-------- Text

Familiengericht: Die Türkei ist ein gefährliches Land

Wenn ein Elternteil mit seinem Kind in ein gefährliches Land reisen will, muss auch im Falle des Getrenntlebens der andere Elternteil zustimmen – sofern er gleichberechtigtes Sorgerecht hat. Das Oberlandesgericht Frankfurt am Main entschied dies jetzt im Falle einer Mutter, die mit ihrem Kind eine Reise in die Türkei plante. Der getrennt lebende Vater hatte sich dagegen gewehrt.

Die Mutter wollte mit dem Kind Badeurlaub in Side machen. Der Vater hielt das für unsicher. Das Oberlandesgericht weist zunächst darauf hin, dass eine Türkei-Reise bei der aktuellen Sicherheitslage keine „Angelegenheit des täglichen Lebens“ ist. Bei einer Angelegenheit des täglichen Lebens dürfte der Elternteil, bei dem das Kind lebt, allein entscheiden.

----------------
-------- Datenauszug

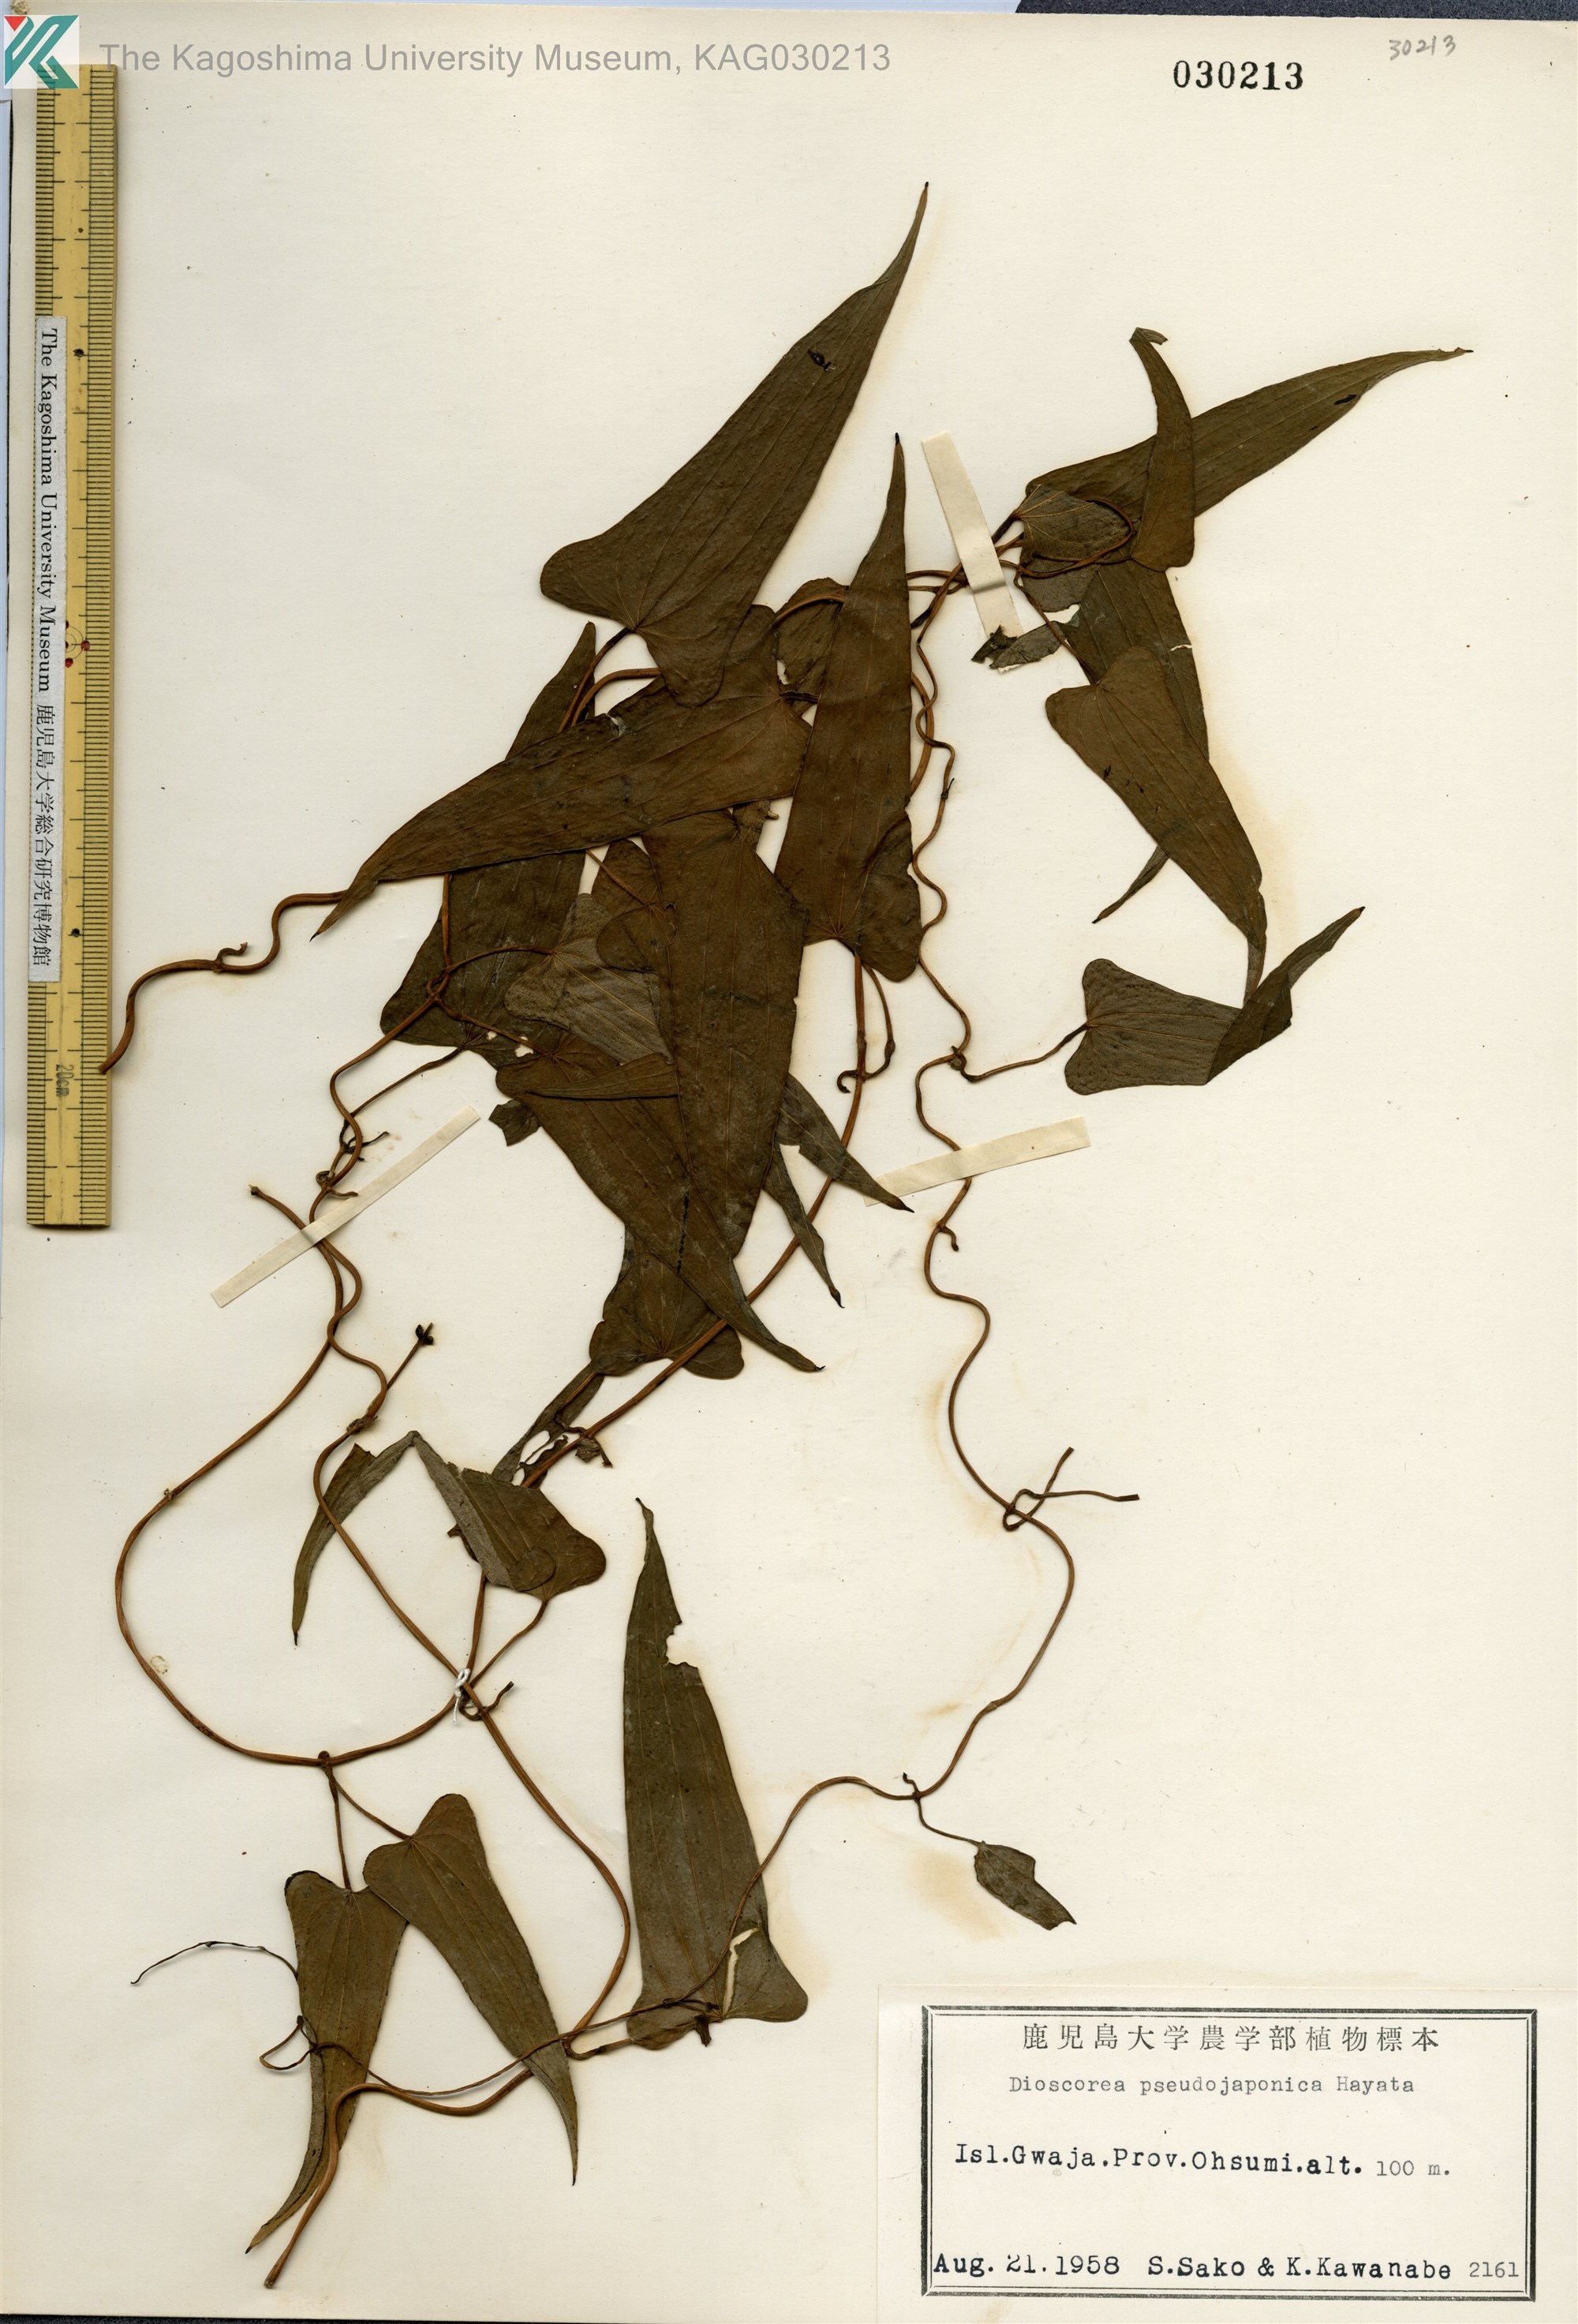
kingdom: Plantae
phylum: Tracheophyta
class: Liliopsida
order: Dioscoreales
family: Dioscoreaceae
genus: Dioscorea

----------------
-------- Datenauszug

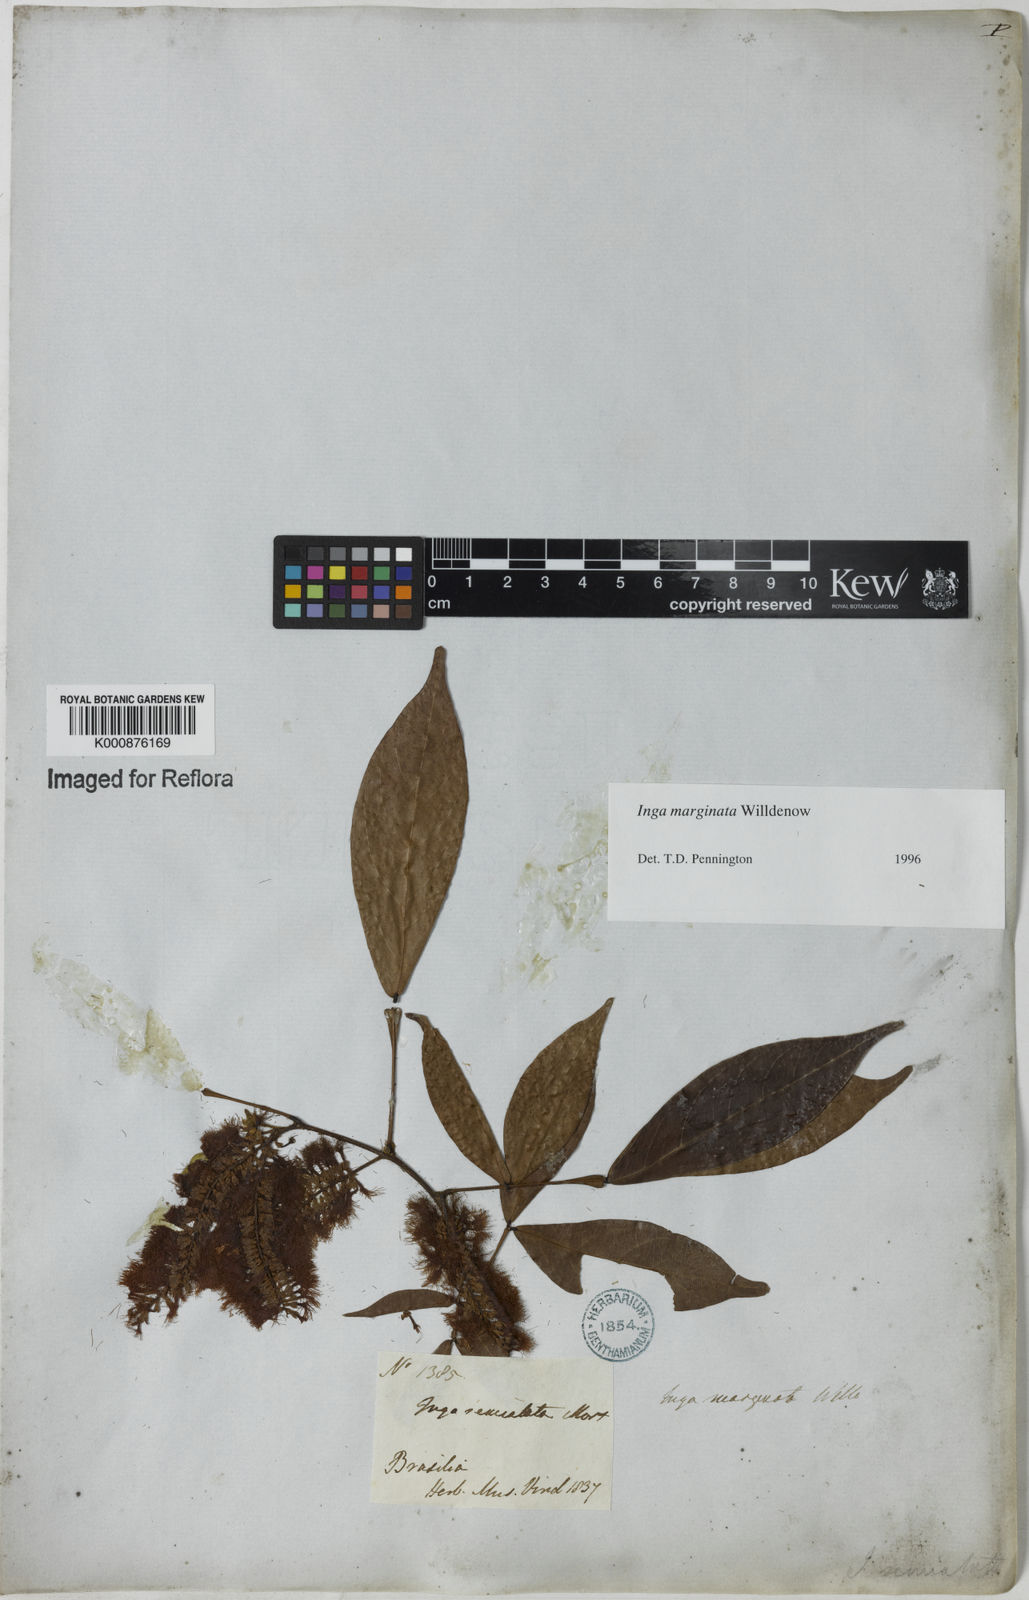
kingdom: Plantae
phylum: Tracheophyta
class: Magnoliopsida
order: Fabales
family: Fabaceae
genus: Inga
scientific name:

----------------

# Aufgaben
- A) Welche geografischen Namen, also Länder und Orte, kommen im Text über das Familiengericht vor? Führen Sie alle auf.
- B) Geben Sie den Abschnitt des Textes über das Familiengericht von „Familiengericht: Die Türkei“ bis „sich dagegen gewehrt.“ wortgetreu wieder.

# Lösungen
- A) Türkei, Frankfurt am Main, Side

- B)
Familiengericht: Die Türkei ist ein gefährliches Land

Wenn ein Elternteil mit seinem Kind in ein gefährliches Land reisen will, muss auch im Falle des Getrenntlebens der andere Elternteil zustimmen – sofern er gleichberechtigtes Sorgerecht hat. Das Oberlandesgericht Frankfurt am Main entschied dies jetzt im Falle einer Mutter, die mit ihrem Kind eine Reise in die Türkei plante. Der getrennt lebende Vater hatte sich dagegen gewehrt.